İhtimal 3

3.4K 120 30
                                    

Ay inanılmaz sevdiğim bir bölüm oldu. Dehşet vurdulu kırdılı olmayan ama çok tatlı bir aslaz yüzleşmesine hazır olun. Ayrıca sarhoş Asi' ye bu kadar ihtiyacım olduğunu yazana kadar bilmiyordumm.

Hikayeye adını veren şarkı Peki Madem' in bölümüne geldik efenim. Twitter' da gezinirken biri -sanırım rainpaulw idi- bu şarkının ne kadar aslaz hissettirdiğinden bahsetmişti. O günden beri ben de bu şarkıyı aslaz için dinler oldum, şarkının adıyla fic yazacak kadar ilerledi olay.

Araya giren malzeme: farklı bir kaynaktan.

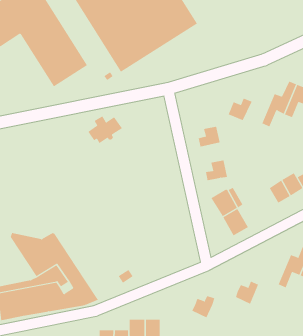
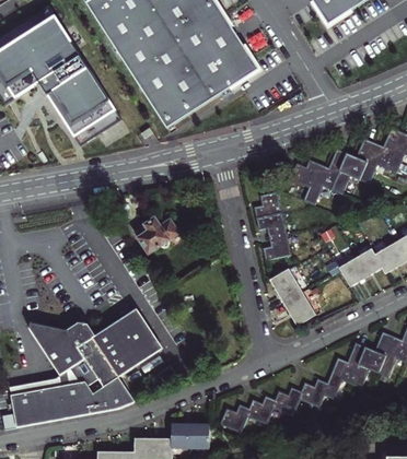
building: none -> [303,149,346,204]
building: [87,116,123,144] -> [137,217,179,251]
building: none -> [256,213,286,237]
building: none -> [82,308,163,377]
building: none -> [323,343,365,399]
building: none -> [272,388,301,415]
building: none -> [220,404,249,432]

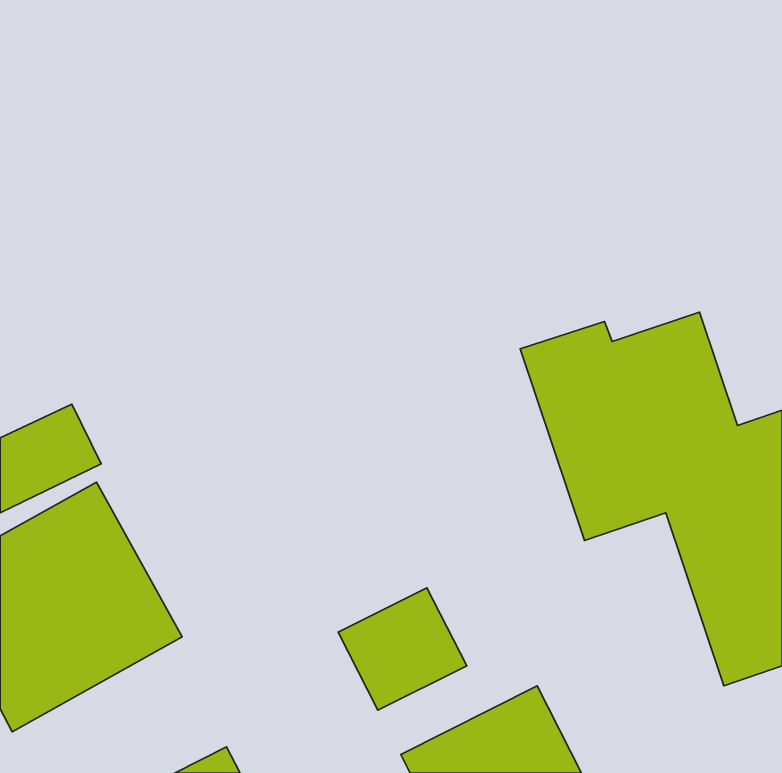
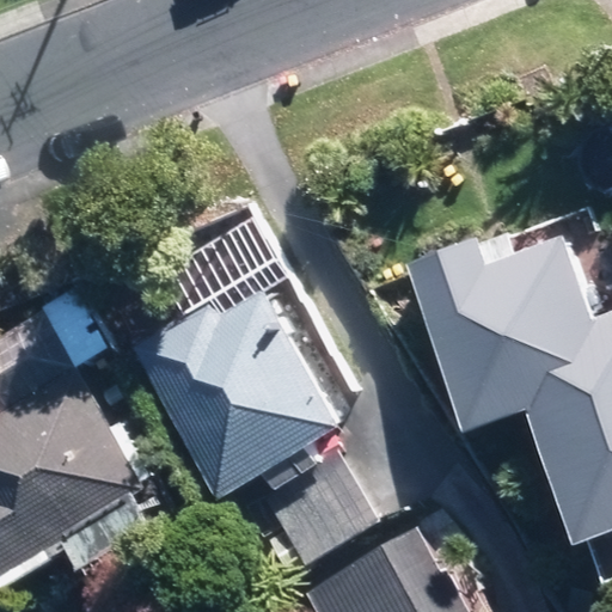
building: none -> [135,277,342,494]

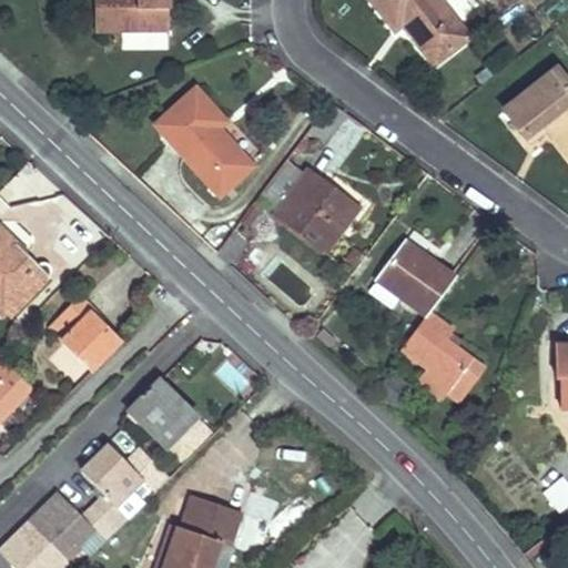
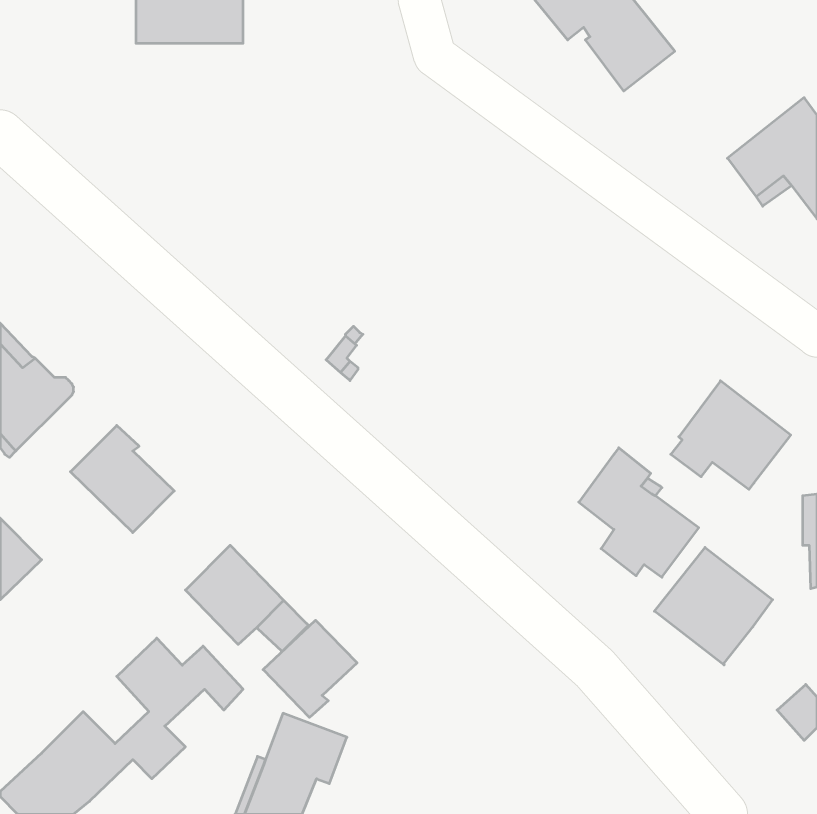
building: [155,87,253,196] -> none
building: [258,160,359,252] -> none
building: [372,240,455,315] -> [671,381,791,489]
building: none -> [654,547,773,665]
building: none -> [263,620,357,717]

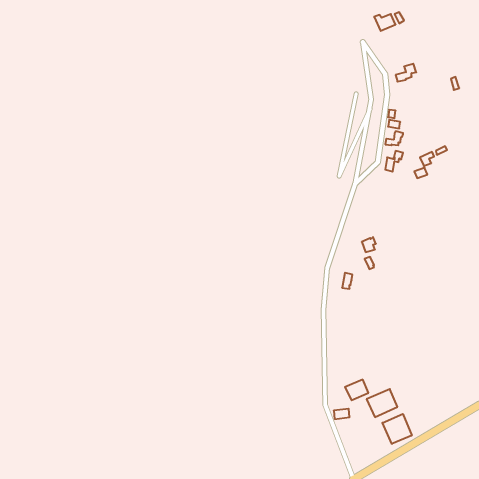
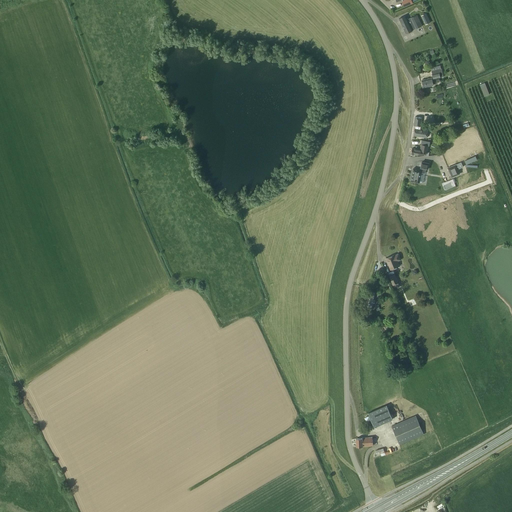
building: [382,414,412,444] -> none

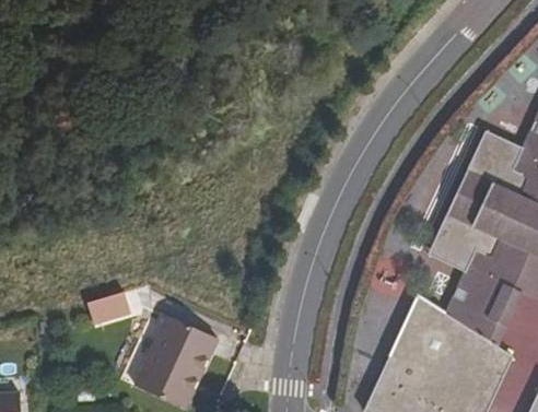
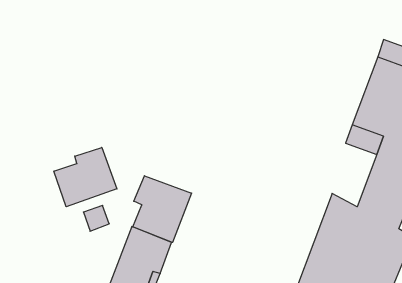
building: none -> [54,147,117,207]
building: none -> [133,176,192,242]

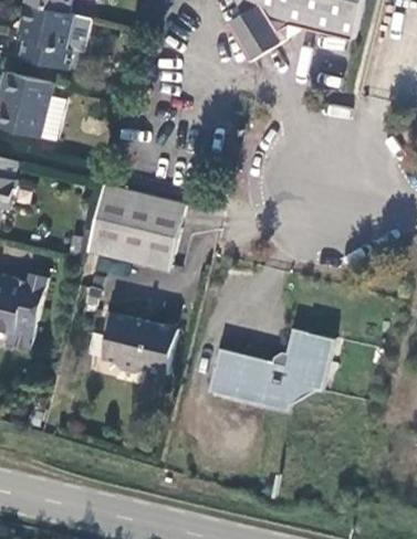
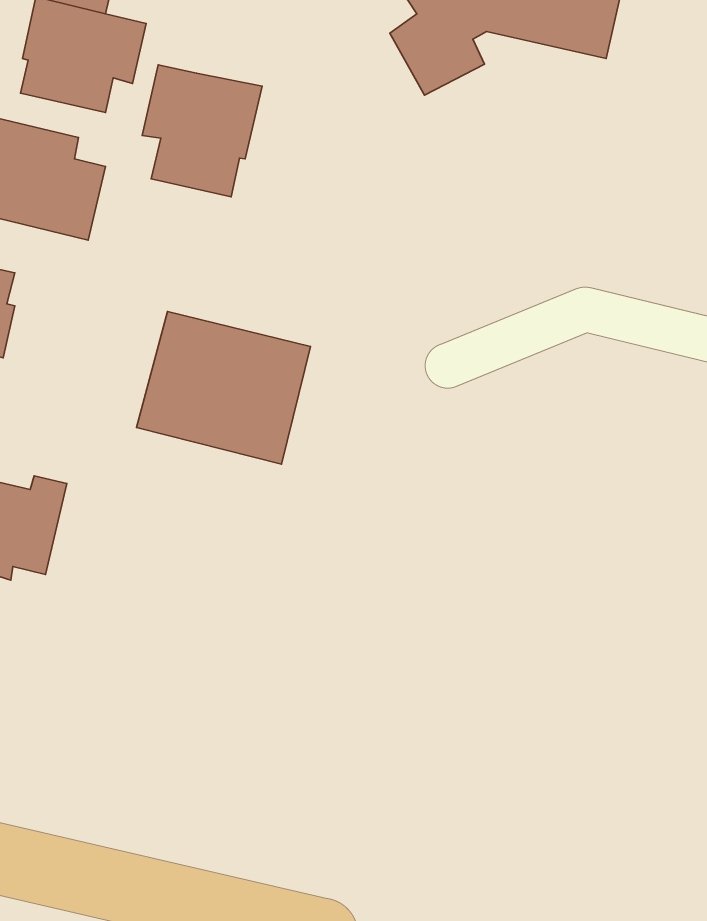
building: none -> [142,65,262,197]
building: [104,311,176,376] -> none
building: [209,329,334,409] -> none

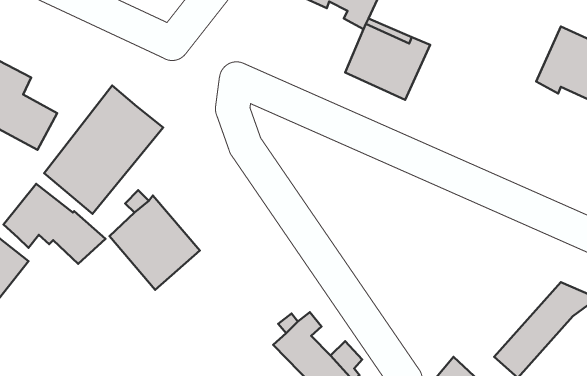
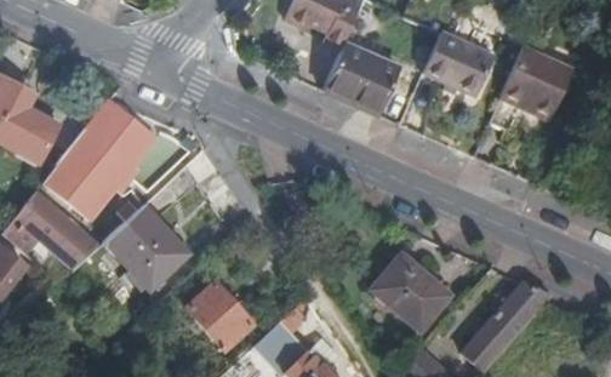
building: none -> [423,33,493,97]
building: none -> [372,255,451,332]
building: none -> [188,284,255,350]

Umarım beğenirsiniz. Yorumlarınızı bekliyorum <3


****





Belki de çocukluğunun en silik hatıralarından hatırladığı birkaç histi onu böyle mayıştıran, belki de sürpriz bir şekilde hayatına girmesiyle Alaz' ı kokusuna bağımlı etmesi bir olan genç kadının kokusunu uzun süre solumaktı. Ama kesinlikle duyduklarından dolayı değildi huzuru, zaten biliyordu ki Asi' de de ondakine benzer hisler olduğunu. Belki ona sorsalar bu kadar güzel ifade edemezdi kendini ama Asi' nin anlattığı, kastettiği şeyi zaten kendinden biliyordu. Biliyordu bilmesine de, o ana kadar bunları Asi' den duymanın ona tam anlamıyla bir "zafer" hissi uyandıracağından emindi. Üstelik Asi hislerini açık etmekle kalmamış, bunu bir de Alaz' dan önce yapmıştı. Çifte zafer olmalıydı genç adam için, ama olamadı işte. Asi konuşmasını tamamladığı an Alaz' ın içini daha önce hiç duymadığı bir korku kaplamıştı. Eğer Asi de onun hissettiklerinin aynısını hissediyorsa bunlar onu da çok yoruyor olmalıydı. Belki Asi bunca yorgunluğu sırf Alaz için taşımak istemezdi. Belki de o an içindeki her şeyi Alaz' a döküp orada bırakacaktı.

Ne kadar öyle olmadığını söylese de belki duvarlarla birlikte Alaz' ın da üstünü çizecekti.

Böyle olmamasını umarak kapamıştı gözlerini Alaz.

Ama içgüdüleri onu yine ve yine şaşırtmamıştı.


****


Sabah uyandığında çıkmıştı genç kadın, abisi gelmişti. Sorgulamamıştı bile Alaz' ın neden burada olduğunu. Abisinin canının bir şeye sıkkın olduğunu anlamıştı da, onun da canı sıkkındı. Bir tane daha belaya hazır değildi şu anlık, ya da bir aşk acısı hikayesine. Oturmuş sakin sakin abisinin getirdiği simitleri yiyorlardı birlikte. Her şey çok normaldi onlar için, minik minik sohbet etmeye bile başlamışlardı.

"Ne güzel olmuş di mi duvarlar? Burayı ilk bulduğumuzda penceresinde cam bile yoktu."

"Evet, eve benzemiş. Yaşanır bile burada." Sesinde minik bir munzurluk vardı Alaz' ın, keyfi olmasa bile abisine böyle takılmaktan kendini alamazdı.

"Anladık orasını, gece kalmalar falan, sevmişsin sen evimizi."

Evimizi.

Doğru söylüyordu abisi. Burası onların eviydi. Alaz' ın yeri yoktu burada ve büyük ihtimal hiç olamayacaktı.


"İsviçre' den kardeşim gelmiş, Deniz Aydın."



"Kaç etti abisi? Ben saymayı bıraktım. Zor gelecekse alayım birini senden."





****


Neredeyse bir hafta geçmişti Alaz' a bir nevi ilan-ı aşk edişinin üzerinden. İlan-ı aşk etmişti, ve de ardına bakmadan kaçmıştı Alaz' dan. Bir haftadır kendi yaptıklarını sorguluyor, yine de bir kılıf uyduramıyordu hiç birine. Neden her seferinde böyle oluyordu. Alaz' a her hamle yaptığında kendini dünyadaki en korkusuz, en yürekli insan gibi hissederken sonrasında yanına kalan hep koca bir pişmanlık oluyordu. Dünyanın en gurursuz insanına dönüşmüş gibi hissediyordu.